Methods.— Records were reviewed to identify patients who had undergone surgical excision of the greater and lesser occipital nerves for refractory chronic postoperative headache following acoustic neuroma resection. Primary outcomes examined were change in migraine headache index, change in number of pain medications used, continued use of narcotics, patient satisfaction, and change in quality of life. Follow-up was in clinic and via telephone interview.

Results.— Seven patients underwent excision of the greater and lesser occipital nerves. All met diagnostic criteria for occipital neuralgia and failed conservative management. Six of 7 patients experienced pain reduction of greater than 80% on the migraine index. Average pain medication use decreased from 6 to 2 per patient; 3 of 5 patients achieved independence from narcotics. Six patients experienced 80% or greater improvement in quality of life at an average follow-up of 32 months. There was one treatment failure. Occipital nerve neuroma or nerve entrapment was identified during surgery in all cases where treatment was successful but not in the treatment failure.

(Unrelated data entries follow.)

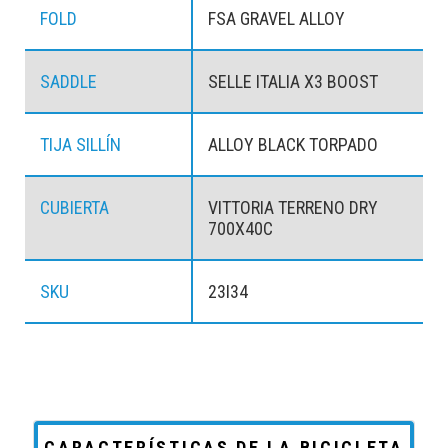
FOLD
FSA GRAVEL ALLOY
SADDLE
SELLE ITALIA X3 BOOST
TIJA SILLÍN
ALLOY BLACK TORPADO
CUBIERTA
VITTORIA TERRENO DRY
700X40C
SKU
23I34
CARACTERÍSTICAS DE LA BICICLETA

Conclusion.— In contradistinction to previous reports, we have identified a subset of patients in whom the syndrome of postoperative headache appears directly related to the presence of occipital nerve injuries. In patients with postoperative headache meeting diagnostic criteria for occipital neuralgia, occipital nerve excision appears to provide relief of the headache syndrome and meaningful improvement in quality of life. Further studies are needed to confirm these results and to determine whether occipital nerve injury may present as headache types other than occipital neuralgia. These findings suggest that patients presenting with chronic postoperative headache should be screened for the presence of surgically treatable occipital nerve injuries.